--- Supplied material ---
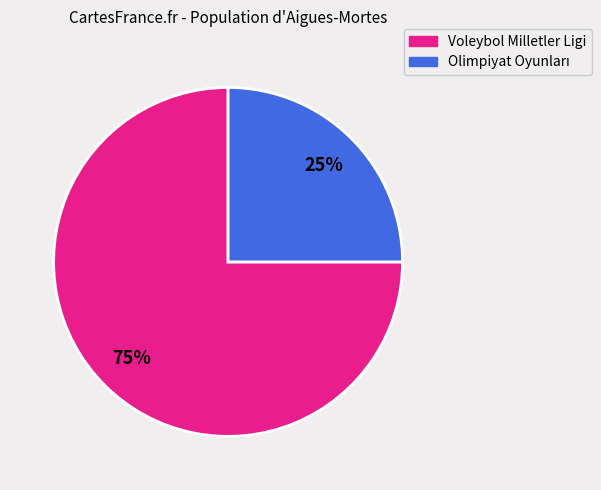

Is there a majority slice in this chart?

Yes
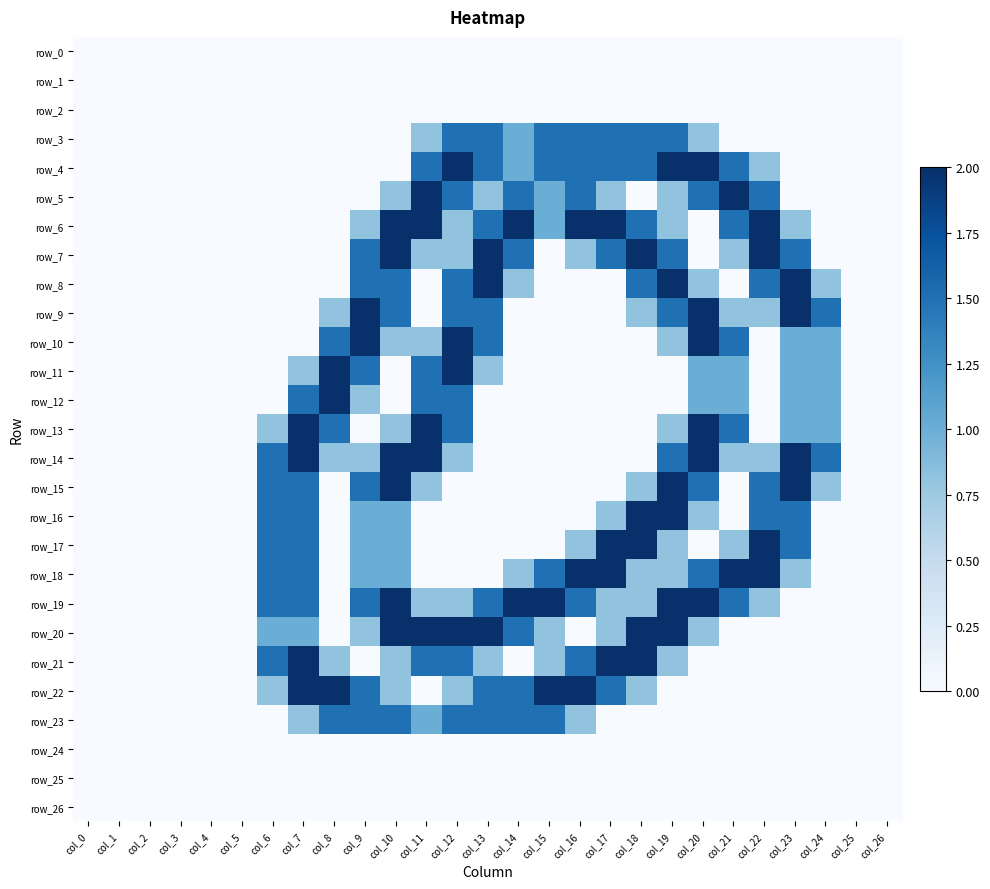

Rank the series by their maximum value, from lowest to highest.

row_0, row_1, row_2, row_24, row_25, row_26, row_3, row_23, row_4, row_5, row_6, row_7, row_8, row_9, row_10, row_11, row_12, row_13, row_14, row_15, row_16, row_17, row_18, row_19, row_20, row_21, row_22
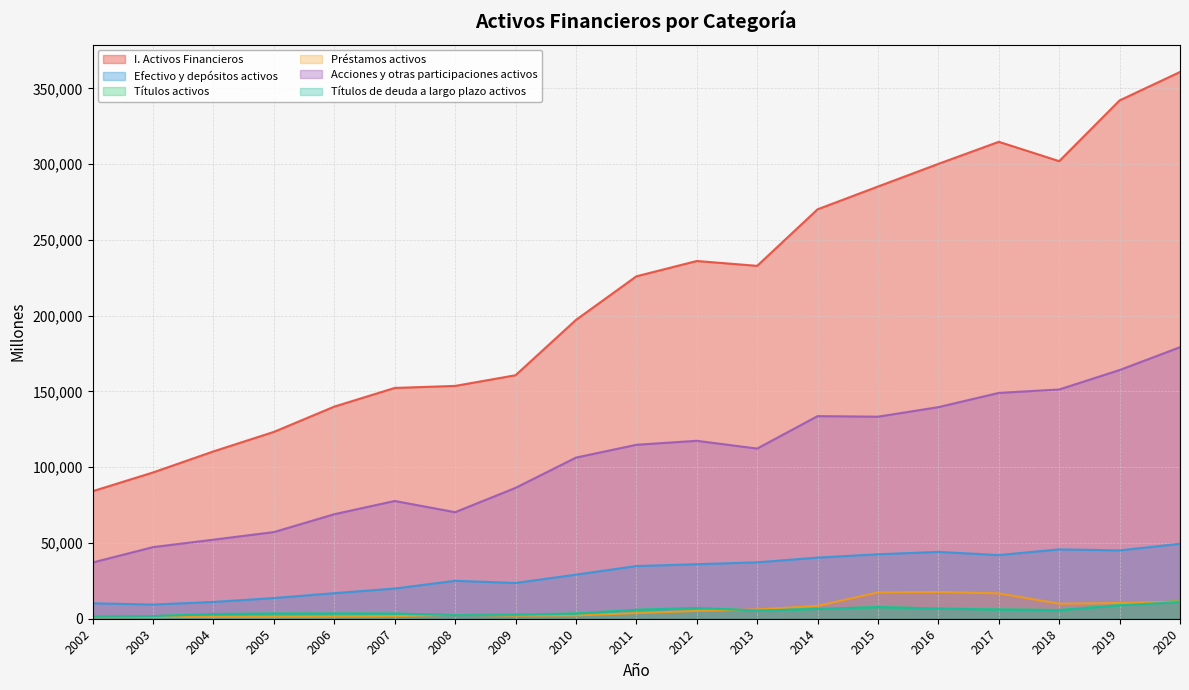

At which category does the chart reach its minimum across all series?

2002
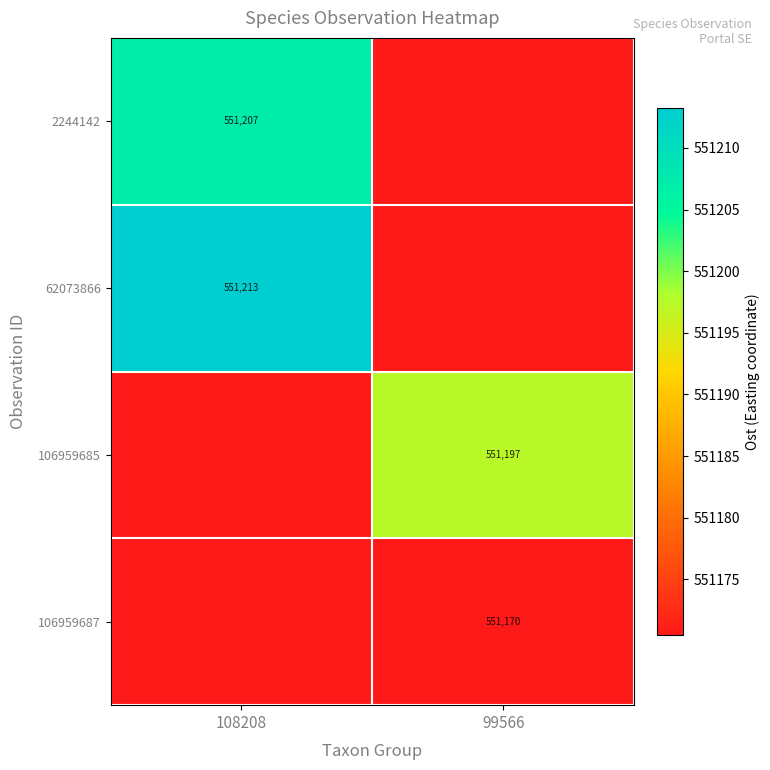

Rank the categories by 2244142 value from highest to lowest.

108208, 99566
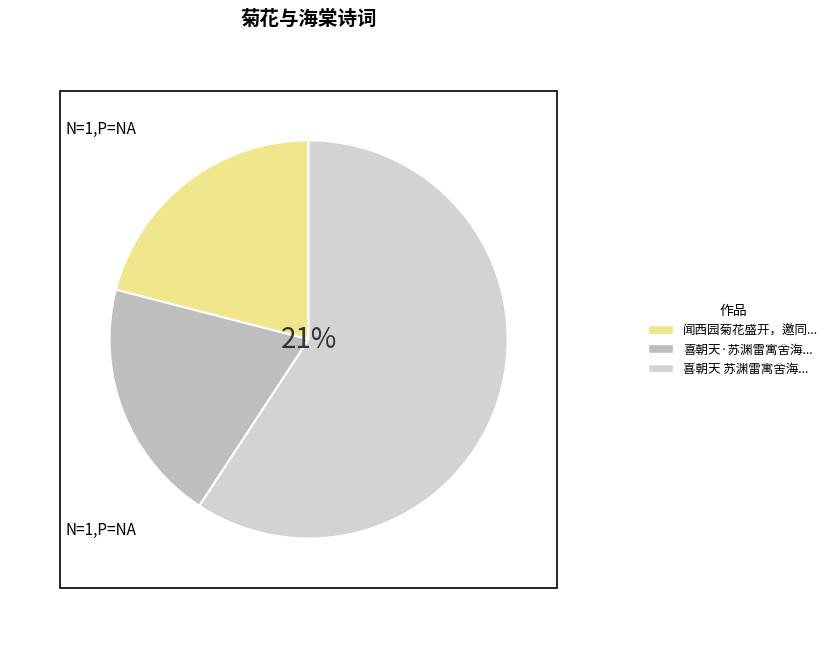

To the nearest percent, what percentage of the pie is 闻西园菊花盛开，邀同人往看?

21%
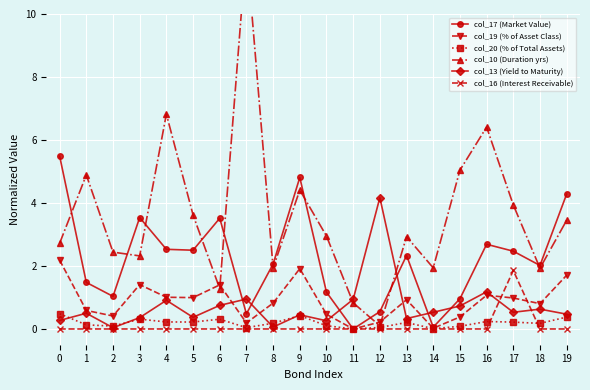

List the series in order of their peak value, lowest first.

col_20 (% of Total Assets), col_16 (Interest Receivable), col_19 (% of Asset Class), col_13 (Yield to Maturity), col_17 (Market Value), col_10 (Duration yrs)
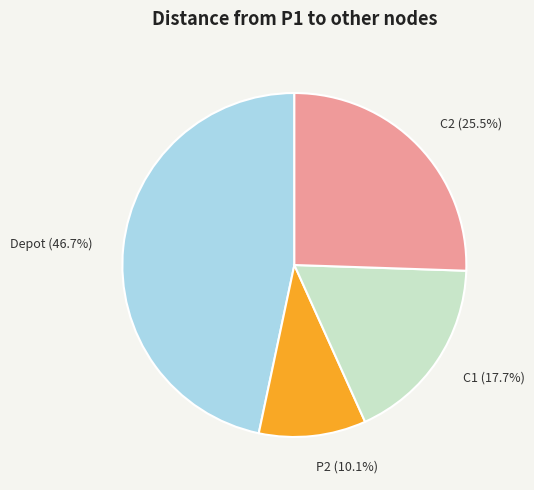

Is P2 (10.1%) the majority of the pie?

No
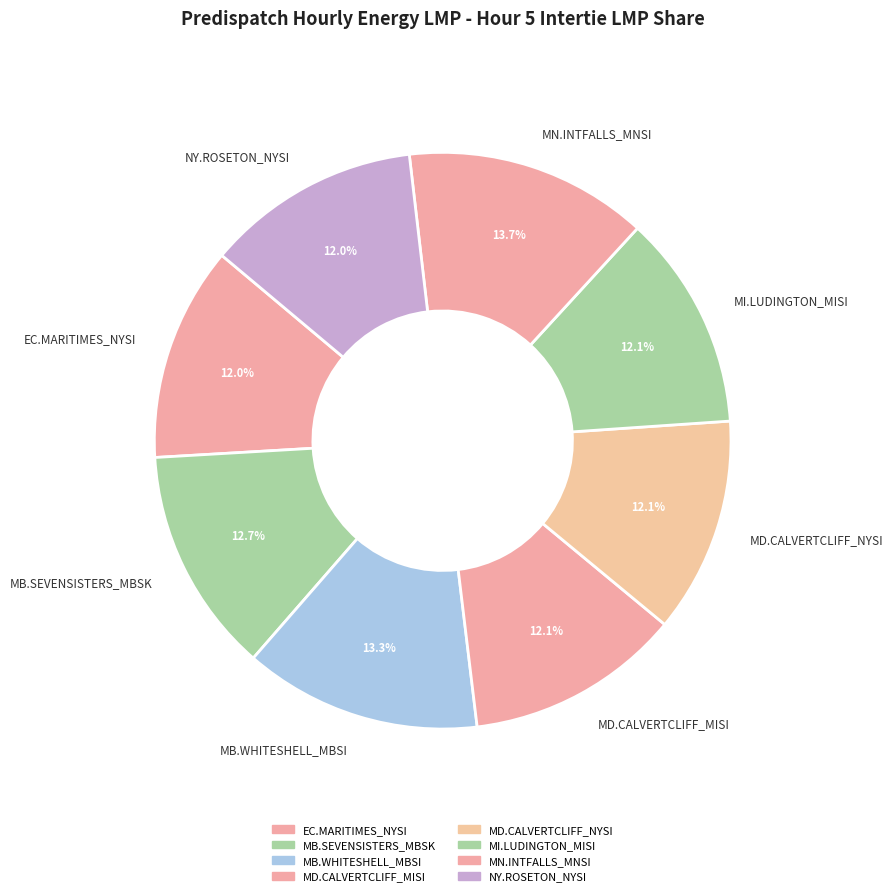

Approximately how many times larger is the value at MB.WHITESHELL_MBSI compared to MD.CALVERTCLIFF_MISI?

1.1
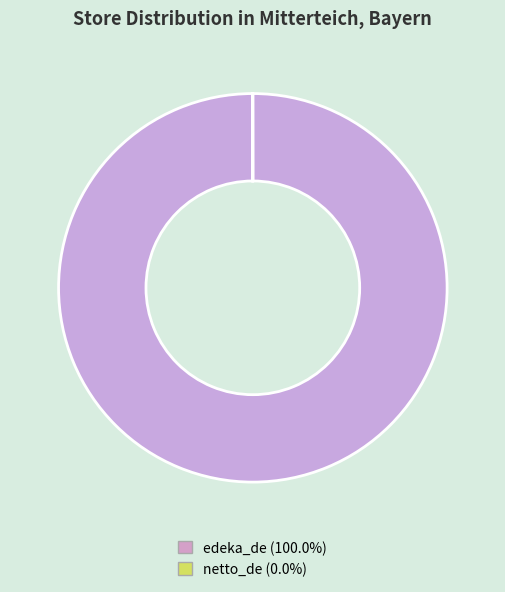

Does any single category account for the majority?

Yes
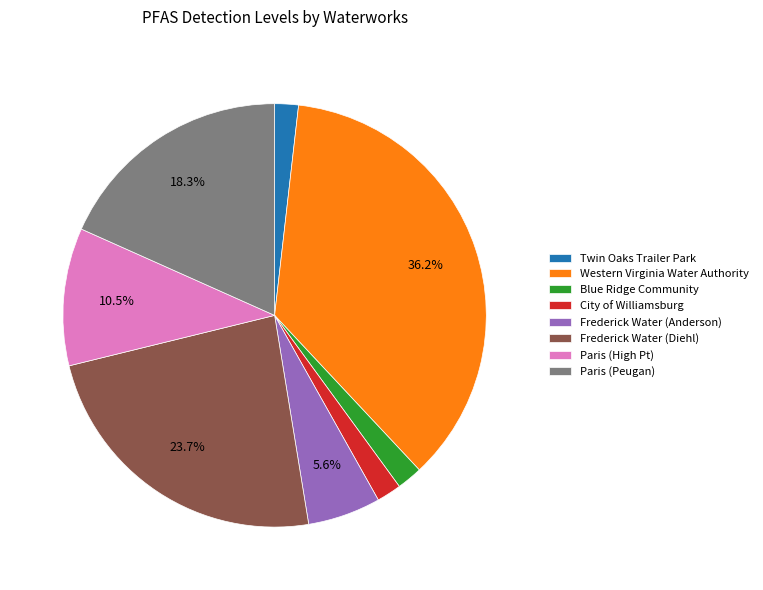

Is it true that City of Williamsburg is 2% of the pie?

True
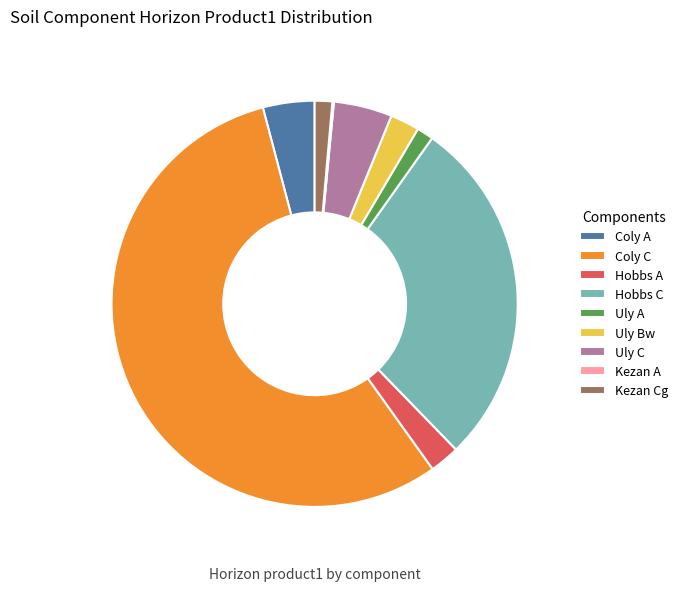

Is the sum of Uly C and Hobbs A greater than half?

No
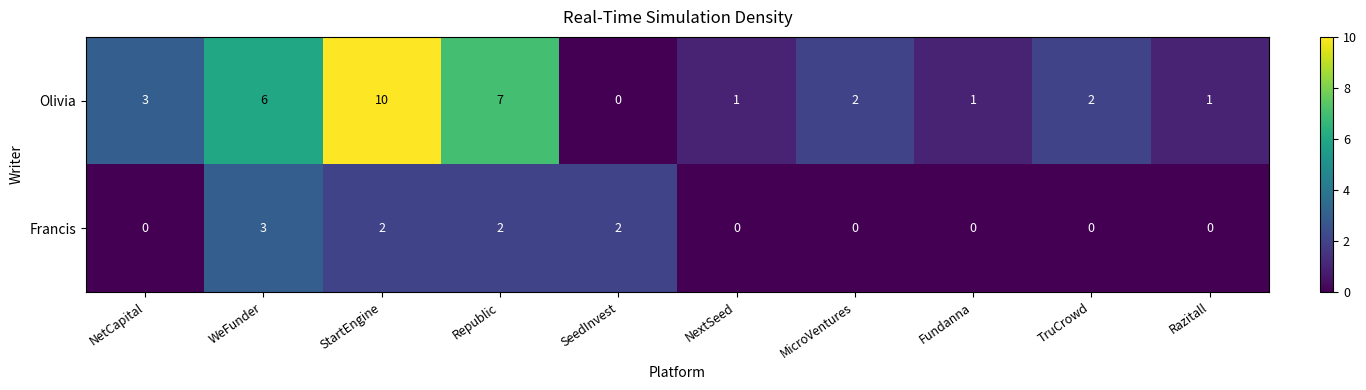

The Francis series shows -1 at NetCapital. True or false?

False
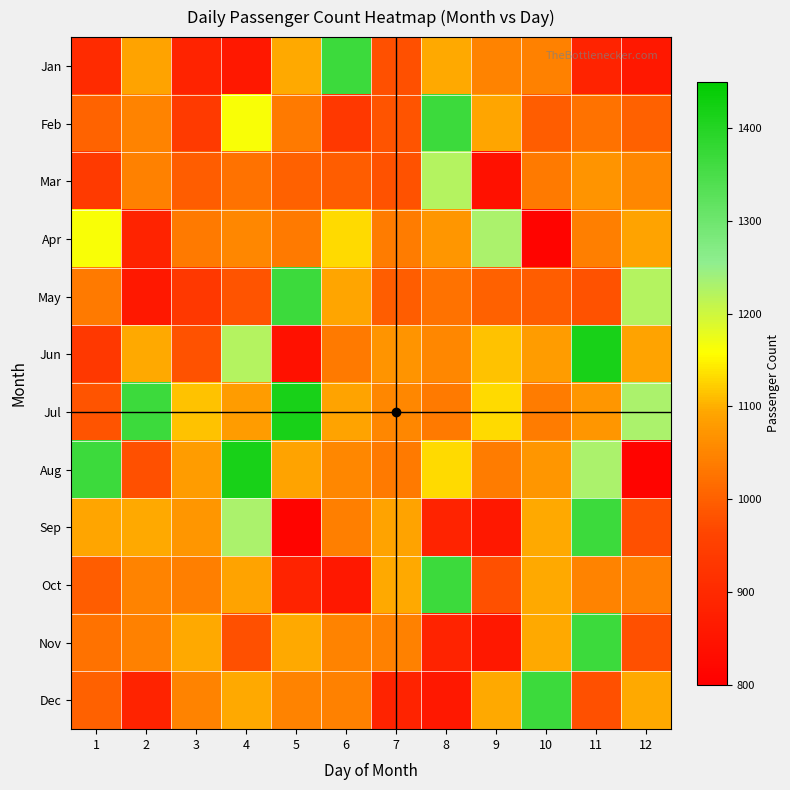

How many data points does each series have?

12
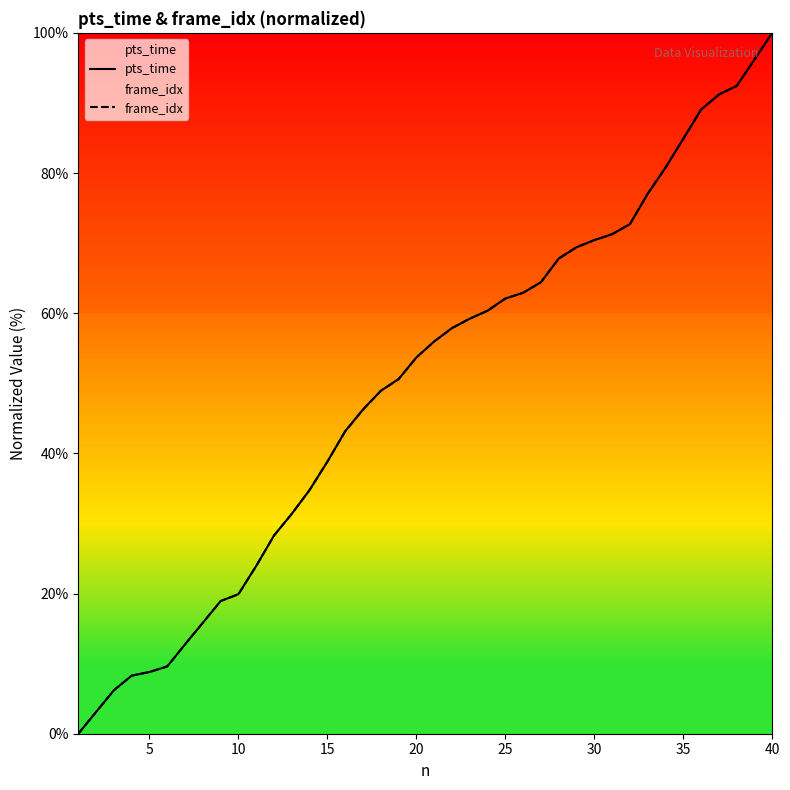

True or false: frame_idx has a value of 100.0 at 40.

True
---
§ **Description of the task**:
Reproduce all the items above verbatim, leaving out the pictures.

§ **Task answer**:
Is there a majority slice in this chart?

Yes

Rank the series by their maximum value, from lowest to highest.

row_0, row_1, row_2, row_24, row_25, row_26, row_3, row_23, row_4, row_5, row_6, row_7, row_8, row_9, row_10, row_11, row_12, row_13, row_14, row_15, row_16, row_17, row_18, row_19, row_20, row_21, row_22

At which category does the chart reach its minimum across all series?

2002

Rank the categories by 2244142 value from highest to lowest.

108208, 99566

To the nearest percent, what percentage of the pie is 闻西园菊花盛开，邀同人往看?

21%

List the series in order of their peak value, lowest first.

col_20 (% of Total Assets), col_16 (Interest Receivable), col_19 (% of Asset Class), col_13 (Yield to Maturity), col_17 (Market Value), col_10 (Duration yrs)

Is P2 (10.1%) the majority of the pie?

No

Approximately how many times larger is the value at MB.WHITESHELL_MBSI compared to MD.CALVERTCLIFF_MISI?

1.1

Does any single category account for the majority?

Yes

Is it true that City of Williamsburg is 2% of the pie?

True

Is the sum of Uly C and Hobbs A greater than half?

No

The Francis series shows -1 at NetCapital. True or false?

False

How many data points does each series have?

12

True or false: frame_idx has a value of 100.0 at 40.

True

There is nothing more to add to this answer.